Perspectives from Barcelona’s Leaders
The commitment to global knowledge-sharing runs deep within Barcelona’s medical community. Josep Borras, Director of the Catalan Cancer Plan, emphasises that the challenges of building strong cancer care systems are universal:
What we’ve learned through these collaborations is that putting together a cancer policy faces the same difficulties everywhere. Coordinating resources, aligning stakeholders — these challenges transcend borders. When you work in government and with healthcare professionals, you share the same fundamental problems, even if resources differ. This understanding creates stronger partnerships.
Dr. Maite B. Gorostegui, Paediatric Oncologist at Hospital Sant Joan de Déu, underscores the global impact of these efforts:
We are incredibly proud of our partnership with C/Can, as our work together directly supports the WHO Global Initiative for Childhood Cancer, which aims to increase survival rates for children with cancer globally to at least 60% by 2030. Working with C/Can cities to train primary healthcare professionals in recognising early childhood cancer signs fills us with great pride.

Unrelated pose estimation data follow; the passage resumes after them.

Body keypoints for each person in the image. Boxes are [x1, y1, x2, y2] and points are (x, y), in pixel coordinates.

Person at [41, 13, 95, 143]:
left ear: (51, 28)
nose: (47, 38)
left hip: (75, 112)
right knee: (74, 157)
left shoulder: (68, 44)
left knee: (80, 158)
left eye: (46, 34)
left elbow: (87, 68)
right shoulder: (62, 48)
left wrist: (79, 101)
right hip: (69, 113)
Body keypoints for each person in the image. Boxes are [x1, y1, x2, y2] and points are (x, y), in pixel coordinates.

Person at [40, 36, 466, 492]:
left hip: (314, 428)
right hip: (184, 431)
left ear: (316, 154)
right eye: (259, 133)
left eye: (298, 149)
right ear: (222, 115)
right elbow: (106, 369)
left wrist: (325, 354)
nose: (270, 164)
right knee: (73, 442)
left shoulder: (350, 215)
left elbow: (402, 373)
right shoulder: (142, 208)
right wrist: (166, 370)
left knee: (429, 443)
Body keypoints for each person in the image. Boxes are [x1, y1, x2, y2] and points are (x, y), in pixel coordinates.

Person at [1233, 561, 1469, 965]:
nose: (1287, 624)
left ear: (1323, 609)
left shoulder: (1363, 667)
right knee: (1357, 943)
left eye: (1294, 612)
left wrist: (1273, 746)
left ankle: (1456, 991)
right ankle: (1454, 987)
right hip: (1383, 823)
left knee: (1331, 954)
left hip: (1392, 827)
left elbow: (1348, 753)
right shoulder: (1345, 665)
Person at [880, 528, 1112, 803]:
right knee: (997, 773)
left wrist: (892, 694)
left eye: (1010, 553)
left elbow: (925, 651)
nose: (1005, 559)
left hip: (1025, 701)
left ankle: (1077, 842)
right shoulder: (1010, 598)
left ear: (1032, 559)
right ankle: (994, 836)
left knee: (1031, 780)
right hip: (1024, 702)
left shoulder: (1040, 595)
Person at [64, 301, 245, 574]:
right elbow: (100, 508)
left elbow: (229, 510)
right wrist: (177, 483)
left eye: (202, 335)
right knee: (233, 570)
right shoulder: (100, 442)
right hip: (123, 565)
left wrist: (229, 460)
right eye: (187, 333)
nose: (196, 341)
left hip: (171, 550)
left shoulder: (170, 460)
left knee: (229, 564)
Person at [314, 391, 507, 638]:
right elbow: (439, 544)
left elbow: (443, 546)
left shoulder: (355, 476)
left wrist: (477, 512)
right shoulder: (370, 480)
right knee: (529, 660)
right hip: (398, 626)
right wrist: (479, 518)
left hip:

Their role in ensuring timely referrals is critical to providing every child with the best possible care.
Building Bridges, Multiplying Impact
At the heart of these stories is C/Can’s role as a connector. We ensure that expertise is not confined to one city but shared across a whole network. By focusing on the power of knowledge exchange across borders and geographies, C/Can creates a learning space without walls, where cities can exchange ideas, adapt knowledge to their realities, and co-create solutions that strengthen health systems.
From Ripples to Waves
The ripple does not stop with one professional. When trained experts return home, they become trainers themselves, sharing techniques with colleagues, implementing new protocols, and inspiring institutional change. What begins as a single visit becomes the foundation for new training programmes, updated guidelines, improved regulatory frameworks, and stronger multidisciplinary approaches that benefit thousands of patients.
This is the scaling power of C/Can’s model: turning small beginnings into systemic transformation. Barcelona’s expertise may start the ripple, but through C/Can’s global classroom, those ripples grow into waves of change that reach far beyond borders.
When cities learn together, the ripples of knowledge strengthen health systems everywhere.